The Treasury does not believe in indiscriminate, incremental and across-the-board increases in departmental budgets to simply keep pace with inflation as they fail to take into account underspending, inefficiencies and wasteful expenditure.
This was said on Friday by the head of the Treasury’s budget office, Edgar Sishi, who pointed out that government underspending in 2021/2022 was R17.9bn, while the preliminary indication was that for 2022/2023, there would be R40bn underspending compared with the main budget allocations. Budgetary increases have to be targeted, he said, for instance on public sector infrastructure and fighting crime and corruption.
Sishi was responding to criticism of the proposed budget cuts by groups including the Institute for Economic Justice (IEJ), the Budget Justice Coalition (BJC) and the parliamentary budget office. Wits University adjunct professor and head of the Public Economic Project Michael Sachs said last week that the contraction in 2023/2024 government consumption expenditure was the largest yet in a single year. Noninterest government spending will fall dramatically in 2023/2024 to 24.1% of GDP from 25.5% in 2022/2023.
The BJC has pointed out that the 2023/2024 “austerity budget” will see average spending per public health user fall 6.5% from R5,028 in 2022/2023 to R4,605 in 2023/2024 in real terms, while the average spend per school pupil is reduced by 4% from R22,552 to R21,630 in real terms over this period.
IEJ director Gilad Isaacs argued during a meeting of parliament’s two finance committees that macroeconomic and fiscal policy should aim to promote economic growth and employment and not focus on stability and debt reduction, as was the case with the 2023/2024 budget.
“If we understand macroeconomic and fiscal policy as a ‘driver’ of growth and employment, this means we must frame our policy with these goals in mind,” Isaacs said in a note.
“This is not how it is framed in the Budget Review, which views fiscal policy as being about stability and debt reduction,” he said.
Sishi was adamant that while government aims for much higher economic growth, simply spending more money would not necessarily achieve this.
Historically, he said, there has been a poor correlation between government non-interest spending, debt and economic growth. Government debt grew faster than GDP over a number of years. “It is not a historical fact that simply spending more money will result in economic growth.
“Government policy and actions create an enabling environment for growth [and] as such higher long-run growth requires improved state capability,” Sishi said. It is important to reduce debt and debt service costs.
He said that the emphasis has to be on targeted injections. Considerations that have to be taken into account when budgeting include the inability of departments to spend; value for money; poor outcomes; wastage and inefficiency; corruption and maladministration; political dysfunction causing poor use of resources in municipalities; and obsolete and nonperforming or duplicated programmes embedded in departmental budgets.
“National Treasury considers that the above should be the most important aspects of the budget process going forward,” he said.

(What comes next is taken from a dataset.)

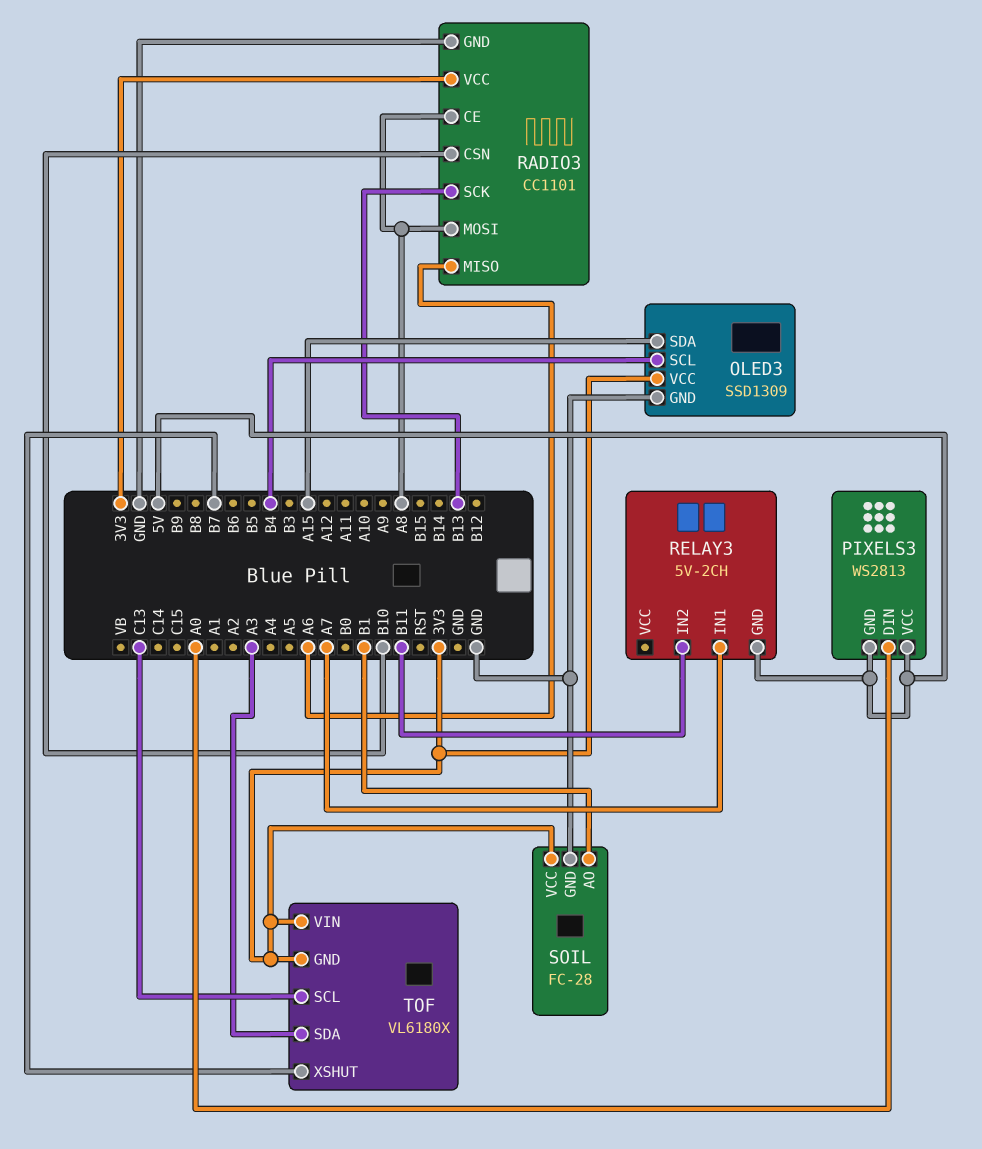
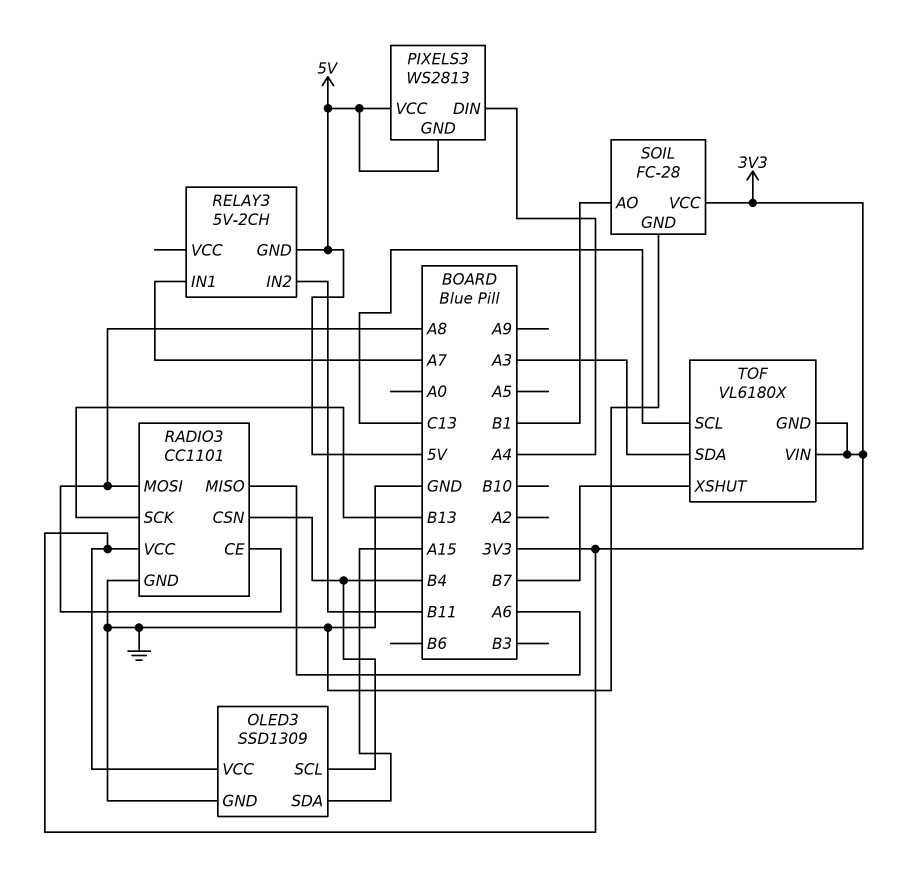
PIXELS3 pin DIN: A0 -> A4
RADIO3 pin CSN: B10 -> B4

“The budget does not support the damaging practice of incrementalism and departs from straight-line, CPI-based growth of spending items. National Treasury proposes that the budget process should place greater emphasis on performance, waste, efficiency and strategic trade-offs.
Procurement difficulties
“If departments can’t spend the money they already have, why is it an issue that we should immediately talk about adding more money?
“That an area is a critical policy area (for example health or education) does not necessarily assess what is in the baseline and whether what is in the baseline is being used appropriately. This is an issue that has been lost sight of.”
Among the reasons Sishi gave for departments’ inability to spend are procurement difficulties, particularly with infrastructure projects; noncompliance with legislation; unprocessed or disputed invoices; litigation; delays in finalising claims; and delays in filling in posts.
The Treasury undertakes spending reviews as part of the budget process, but Sishi said that not all departments are implementing the recommendations to achieve savings. The Treasury’s acting director-general, Ismail Momoniat, said that achieving value for money and corruption in particular are the biggest issues faced by the Treasury.
SA Institute of Taxation CEO Keith Engel fully supported the Treasury’s view that it is necessary to get more value for money in government expenditure.
The SA Institute of Chartered Accountants senior executive for taxation, Pieter Faber, said that allocating more money does not necessarily mean more service delivery.